Improved Customer Service
Financial services companies deal with hundreds of customers daily. To serve these customers better, companies have been started using RPA to automate their routine tasks. It frees up the employees to focus on more crucial tasks such as engaging with customers, building trust, and responding to customer’s queries. Companies have also been using RPA in customer service.
Take Royal Bank of Canada, for example, has been using smart chatbots to improve customer service.
High Adherence to Compliance
Finance companies operate in a highly regulated environment. A single oversight can lead the company to significant losses and bring disrepute. Considering that RPA is rule-based, it can flag any discrepancy in data or process and detect frauds at an early stage.
According to a survey by Accenture, 73% of compliance officers believe that RPA can enable them to improve the quality of the compliance process. In fact, a Deloitte survey showed that 85% of respondents thought that RPA met or exceeded their expectations in compliance.
A survey by CFA Institute revealed that automation had helped companies to reduce headcount in the asset management industry by 70% and save costs up to 40%.
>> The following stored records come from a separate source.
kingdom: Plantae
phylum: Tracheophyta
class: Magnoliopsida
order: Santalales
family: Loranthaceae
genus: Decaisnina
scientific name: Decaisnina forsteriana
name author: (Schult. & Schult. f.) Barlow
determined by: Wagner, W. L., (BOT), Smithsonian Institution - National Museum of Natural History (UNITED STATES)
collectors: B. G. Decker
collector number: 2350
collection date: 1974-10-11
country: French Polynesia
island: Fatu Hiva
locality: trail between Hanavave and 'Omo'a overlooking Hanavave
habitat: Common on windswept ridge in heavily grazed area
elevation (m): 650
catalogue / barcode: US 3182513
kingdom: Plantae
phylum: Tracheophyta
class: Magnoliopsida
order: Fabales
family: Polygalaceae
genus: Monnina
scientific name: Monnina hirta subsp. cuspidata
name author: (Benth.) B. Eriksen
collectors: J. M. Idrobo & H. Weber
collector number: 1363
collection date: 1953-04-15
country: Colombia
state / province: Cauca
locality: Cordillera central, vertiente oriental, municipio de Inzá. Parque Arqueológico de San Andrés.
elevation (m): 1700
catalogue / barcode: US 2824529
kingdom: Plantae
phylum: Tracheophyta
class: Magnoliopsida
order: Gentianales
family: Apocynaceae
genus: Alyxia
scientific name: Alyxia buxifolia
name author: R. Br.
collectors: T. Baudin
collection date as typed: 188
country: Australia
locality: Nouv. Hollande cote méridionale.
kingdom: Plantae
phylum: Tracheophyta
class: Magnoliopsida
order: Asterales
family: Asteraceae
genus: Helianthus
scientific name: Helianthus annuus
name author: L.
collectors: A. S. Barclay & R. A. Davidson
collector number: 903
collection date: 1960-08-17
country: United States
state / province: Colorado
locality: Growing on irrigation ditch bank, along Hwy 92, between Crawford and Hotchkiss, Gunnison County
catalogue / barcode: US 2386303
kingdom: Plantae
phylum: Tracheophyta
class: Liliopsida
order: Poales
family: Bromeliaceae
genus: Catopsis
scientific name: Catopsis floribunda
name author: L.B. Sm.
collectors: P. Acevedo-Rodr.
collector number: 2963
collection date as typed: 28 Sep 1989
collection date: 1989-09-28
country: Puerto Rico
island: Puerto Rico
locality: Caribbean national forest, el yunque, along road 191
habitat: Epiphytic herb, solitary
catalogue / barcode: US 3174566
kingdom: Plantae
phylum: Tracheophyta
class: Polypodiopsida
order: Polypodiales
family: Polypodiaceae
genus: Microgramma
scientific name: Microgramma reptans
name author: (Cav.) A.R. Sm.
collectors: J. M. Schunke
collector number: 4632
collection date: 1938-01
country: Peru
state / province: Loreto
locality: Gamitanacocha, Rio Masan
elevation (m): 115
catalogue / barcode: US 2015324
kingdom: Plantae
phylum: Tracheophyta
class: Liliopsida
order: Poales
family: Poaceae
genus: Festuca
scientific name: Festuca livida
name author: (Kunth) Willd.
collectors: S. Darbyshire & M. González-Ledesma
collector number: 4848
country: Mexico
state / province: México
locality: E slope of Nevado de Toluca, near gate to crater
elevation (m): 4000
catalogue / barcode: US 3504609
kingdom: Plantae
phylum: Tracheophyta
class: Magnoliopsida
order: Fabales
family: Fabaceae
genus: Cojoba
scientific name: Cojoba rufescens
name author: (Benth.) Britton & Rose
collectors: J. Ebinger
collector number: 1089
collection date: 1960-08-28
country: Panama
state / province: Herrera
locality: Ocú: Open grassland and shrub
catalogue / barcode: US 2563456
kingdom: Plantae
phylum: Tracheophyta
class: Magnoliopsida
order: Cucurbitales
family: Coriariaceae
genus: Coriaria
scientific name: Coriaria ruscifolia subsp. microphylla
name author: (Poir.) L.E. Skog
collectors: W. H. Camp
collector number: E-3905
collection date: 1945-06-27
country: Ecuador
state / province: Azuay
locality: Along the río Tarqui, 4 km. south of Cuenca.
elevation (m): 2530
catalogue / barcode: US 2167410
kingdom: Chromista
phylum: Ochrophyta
Prudential Insurance, for example, used RPA to identify mismatches in information, validate if the two services were of the same individual, look for inversion of the policy number, and check if there was a loan on the policy. The automation process helped the company to save up to $500,000.
Leslie Willcocks, a professor at the London School of Economics, says that RPA can typically make an ROI of 30% to 200% for companies.
From helping banks to deliver a superior experience to customers at every touchpoint to simplifying claims processes for insurance customers, RPA can help financial services companies to transform into customer-centric companies that engage and not just sell to customers. It can move them from having a transactional relationship to a more meaningful engagement with customers.
Remember, RPA can make or break the way companies function. Hence, a careful need and process analytics is essential before taking a plunge.